4- Sur les intérêts de retard sur le rappel de salaire
Au visa des articles L.3242-1 du code du travail et 1231-6 du code civil, M.[K] demande au titre de la discussion tout à la fois la confirmation et l’octroi des intérêts au taux légal sur la somme de 25 000 euros.

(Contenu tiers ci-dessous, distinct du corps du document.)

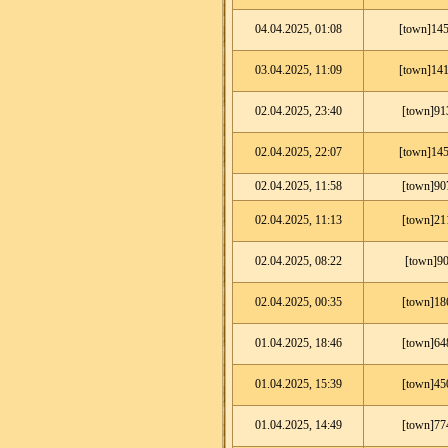
04.04.2025, 01:08
[town]145
03.04.2025, 11:09
[town]141
02.04.2025, 23:40
[town]91
02.04.2025, 22:07
[town]145
02.04.2025, 11:58
[town]90
02.04.2025, 11:13
[town]21
02.04.2025, 08:22
[town]90
02.04.2025, 00:35
[town]18
01.04.2025, 18:46
[town]64
01.04.2025, 15:39
[town]45
01.04.2025, 14:49
[town]77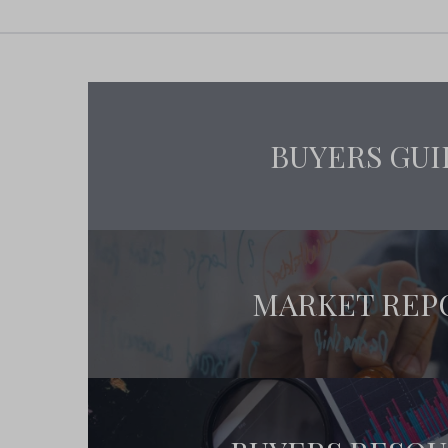
BUYERS GUI
MARKET REP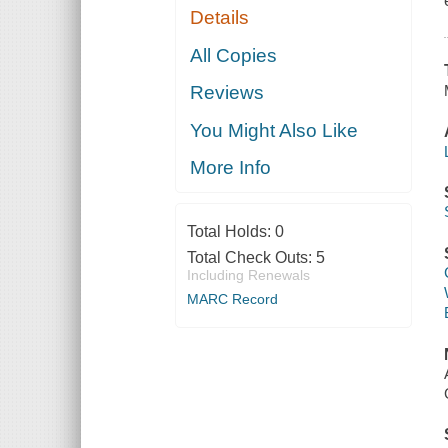
Details
All Copies
Reviews
You Might Also Like
More Info
Total Holds:
0
Total Check Outs:
5
Including Renewals
MARC Record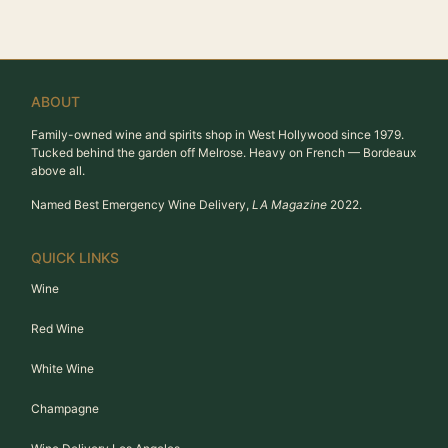
ABOUT
Family-owned wine and spirits shop in West Hollywood since 1979.
Tucked behind the garden off Melrose. Heavy on French — Bordeaux
above all.
Named Best Emergency Wine Delivery,
LA Magazine
2022.
QUICK LINKS
Wine
Red Wine
White Wine
Champagne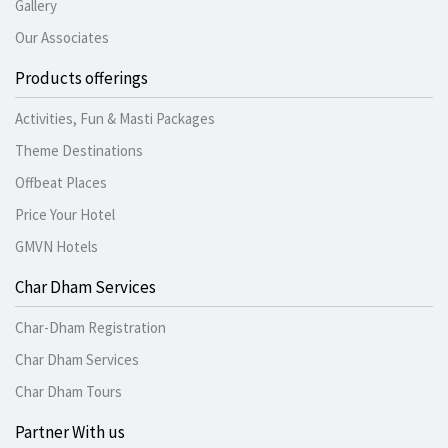
Gallery
Our Associates
Products offerings
Activities, Fun & Masti Packages
Theme Destinations
Offbeat Places
Price Your Hotel
GMVN Hotels
Char Dham Services
Char-Dham Registration
Char Dham Services
Char Dham Tours
Partner With us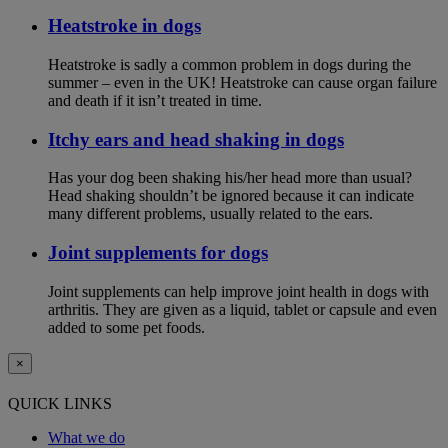
Heatstroke in dogs
Heatstroke is sadly a common problem in dogs during the
summer – even in the UK! Heatstroke can cause organ failure
and death if it isn’t treated in time.
Itchy ears and head shaking in dogs
Has your dog been shaking his/her head more than usual?
Head shaking shouldn’t be ignored because it can indicate
many different problems, usually related to the ears.
Joint supplements for dogs
Joint supplements can help improve joint health in dogs with
arthritis. They are given as a liquid, tablet or capsule and even
added to some pet foods.
×
QUICK LINKS
What we do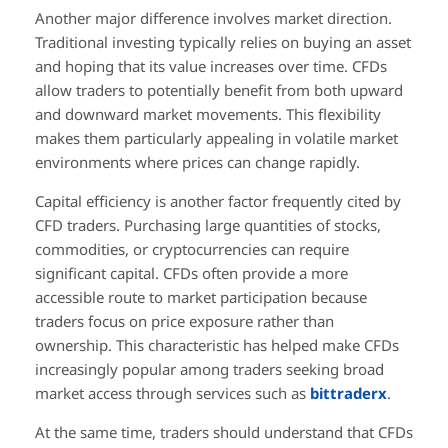
Another major difference involves market direction.
Traditional investing typically relies on buying an asset
and hoping that its value increases over time. CFDs
allow traders to potentially benefit from both upward
and downward market movements. This flexibility
makes them particularly appealing in volatile market
environments where prices can change rapidly.
Capital efficiency is another factor frequently cited by
CFD traders. Purchasing large quantities of stocks,
commodities, or cryptocurrencies can require
significant capital. CFDs often provide a more
accessible route to market participation because
traders focus on price exposure rather than
ownership. This characteristic has helped make CFDs
increasingly popular among traders seeking broad
market access through services such as
bittraderx
.
At the same time, traders should understand that CFDs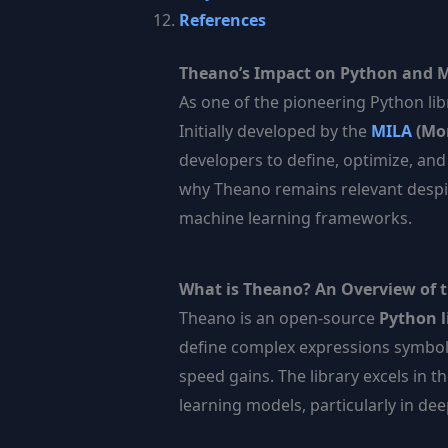
References
Theano’s Impact on Python and 
As one of the pioneering Python lib
Initially developed by the
MILA
(Mon
developers to define, optimize, an
why Theano remains relevant despit
machine learning frameworks.
What is Theano? An Overview of t
Theano is an open-source
Python l
define complex expressions symboli
speed gains. The library excels in t
learning models, particularly in dee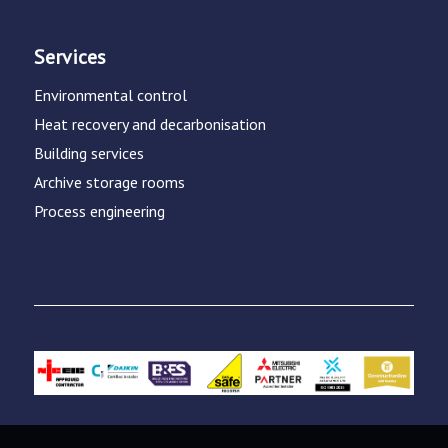
Services
Environmental control
Heat recovery and decarbonisation
Building services
Archive storage rooms
Process engineering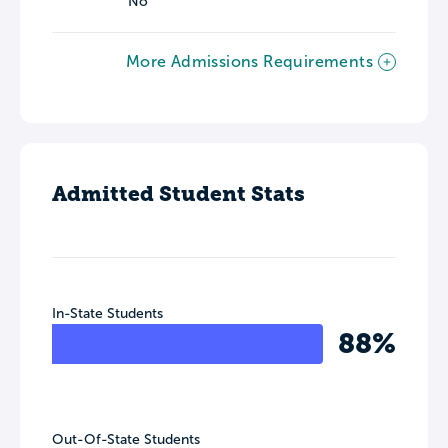
No
More Admissions Requirements
Admitted Student Stats
In-State Students
88%
Out-Of-State Students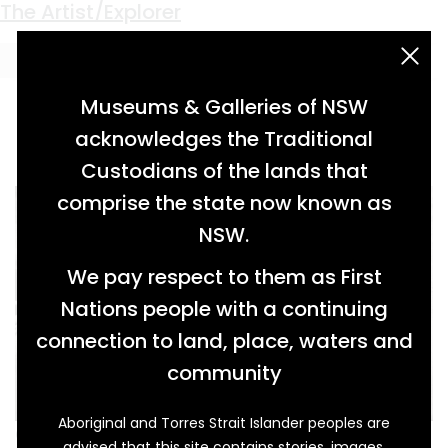
Keyword:
Martin Sharp
The Artist/Explorer
acknowledgement statement
Museums & Galleries of NSW
acknowledges the Traditional
Custodians of the lands that
comprise the state now known as
NSW.
We pay respect to them as First
Nations people with a continuing
connection to land, place, waters and
community
Aboriginal and Torres Strait Islander peoples are
Greg Weight (1946- ) has been photographing
advised that this site contains stories, images,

Dans la mesure où le salarié ne fait pas la preuve d’avoir sollicité le règlement de ses salaires par mise en demeure, antérieurement à l’ouverture de la procédure collective, le cours des intérêts a été interrompu le 13 mars 2019, comme l’a rappelé le premier juge.
Sur les frais et dépens
La demande faite sur le fondement de l’article 700 du code de procédure civile à l’encontre de l’appelant doit être rejetée et les dépens de la procédure d’appel doivent être supportés par la société liquidée.
PAR CES MOTIFS
La Cour,
Statuant par arrêt réputé contradictoire, par mise à disposition au greffe, les parties en ayant été préalablement avisées dans les conditions prévues à l’article 450 du code de procédure civile, en matière prud’homale,
Confirme les décisions déférées en toutes leurs dispositions,
Y ajoutant,
Déboute l’Unedic délégation AGS CGEA de [Localité 6] de ses demandes,
Déboute M.[K] de ses demandes,
Dit que les dépens d’appel seront à la charge de la société [5] représentée par Me [Y], mandataire liquidateur.